Source records:

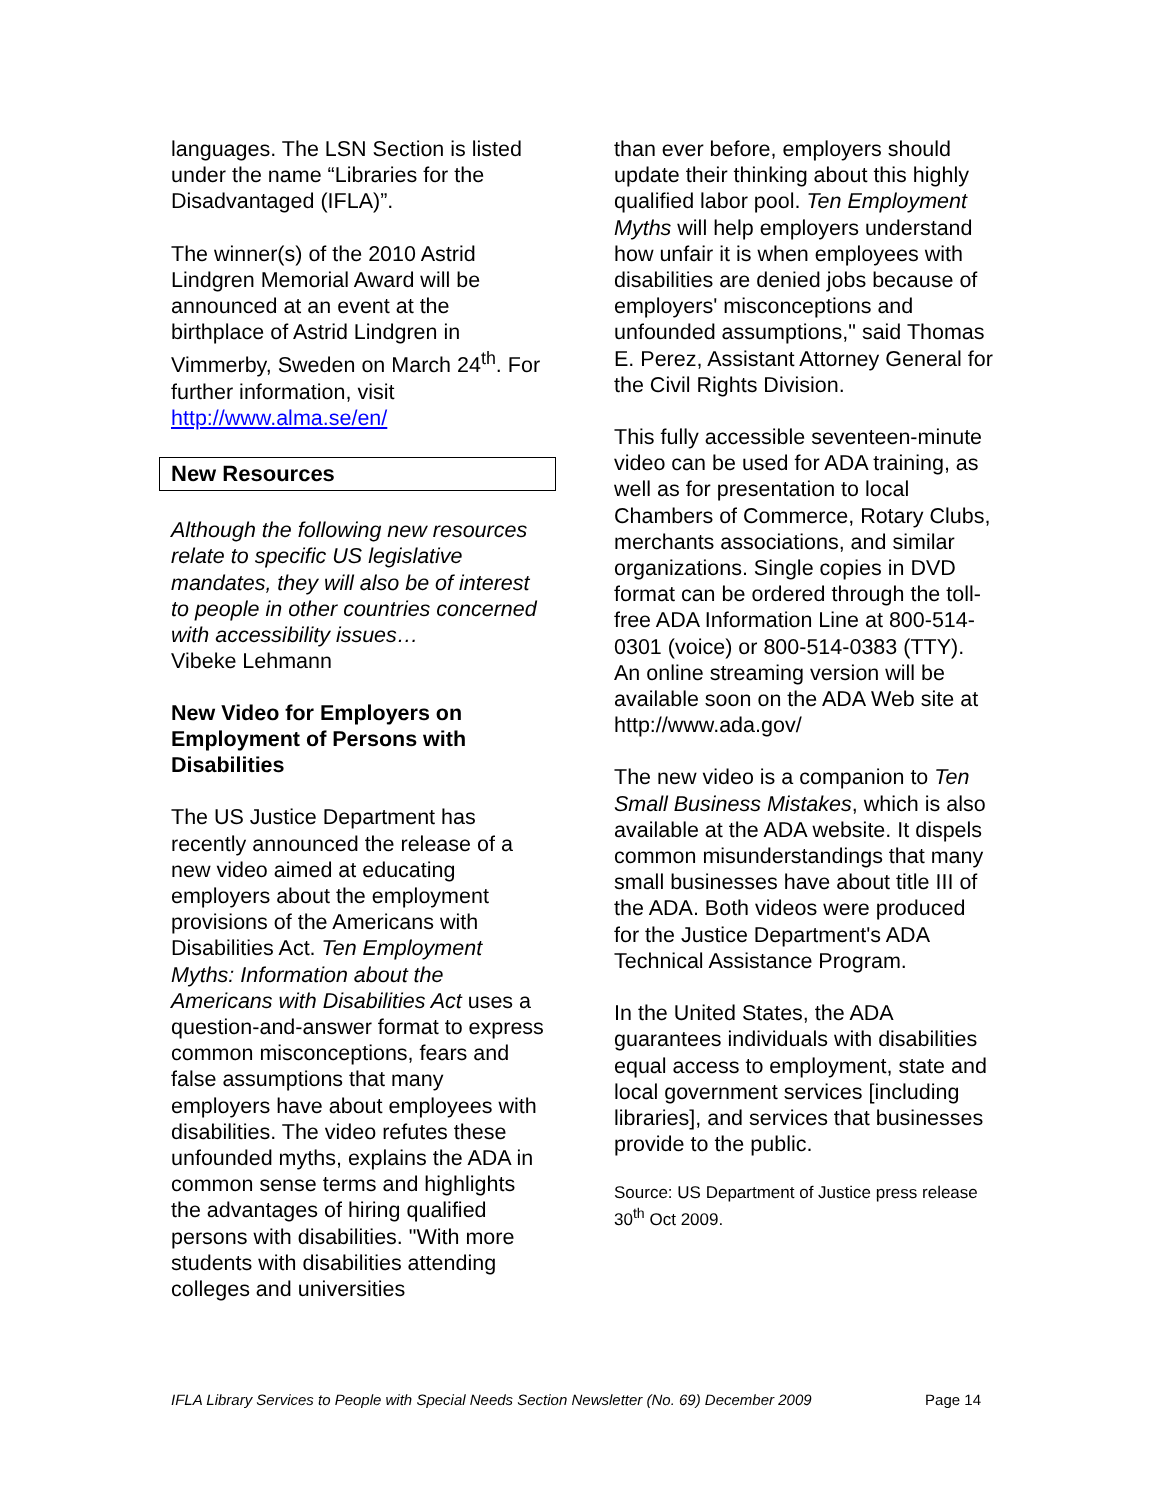languages. The LSN Section is listed under the name “Libraries for the Disadvantaged (IFLA)”.
The winner(s) of the 2010 Astrid Lindgren Memorial Award will be announced at an event at the birthplace of Astrid Lindgren in Vimmerby, Sweden on March 24<sup>th</sup>. For further information, visit http://www.alma.se/en/
New Resources
Although the following new resources relate to specific US legislative mandates, they will also be of interest to people in other countries concerned with accessibility issues…
Vibeke Lehmann
New Video for Employers on Employment of Persons with Disabilities
The US Justice Department has recently announced the release of a new video aimed at educating employers about the employment provisions of the Americans with Disabilities Act. Ten Employment Myths: Information about the Americans with Disabilities Act uses a question-and-answer format to express common misconceptions, fears and false assumptions that many employers have about employees with disabilities. The video refutes these unfounded myths, explains the ADA in common sense terms and highlights the advantages of hiring qualified persons with disabilities. "With more students with disabilities attending colleges and universities
than ever before, employers should update their thinking about this highly qualified labor pool. Ten Employment Myths will help employers understand how unfair it is when employees with disabilities are denied jobs because of employers' misconceptions and unfounded assumptions," said Thomas E. Perez, Assistant Attorney General for the Civil Rights Division.
This fully accessible seventeen-minute video can be used for ADA training, as well as for presentation to local Chambers of Commerce, Rotary Clubs, merchants associations, and similar organizations. Single copies in DVD format can be ordered through the toll-free ADA Information Line at 800-514-0301 (voice) or 800-514-0383 (TTY). An online streaming version will be available soon on the ADA Web site at http://www.ada.gov/
The new video is a companion to Ten Small Business Mistakes, which is also available at the ADA website. It dispels common misunderstandings that many small businesses have about title III of the ADA. Both videos were produced for the Justice Department's ADA Technical Assistance Program.
In the United States, the ADA guarantees individuals with disabilities equal access to employment, state and local government services [including libraries], and services that businesses provide to the public.
Source: US Department of Justice press release 30<sup>th</sup> Oct 2009.
IFLA Library Services to People with Special Needs Section Newsletter (No. 69) December 2009 Page 14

What you have to do: Locate "Source: US Department" in the material, then quote the line that contains it and all lines after it through the final one.

Solution to the exercise:
Source: US Department of Justice press release 30<sup>th</sup> Oct 2009.
IFLA Library Services to People with Special Needs Section Newsletter (No. 69) December 2009 Page 14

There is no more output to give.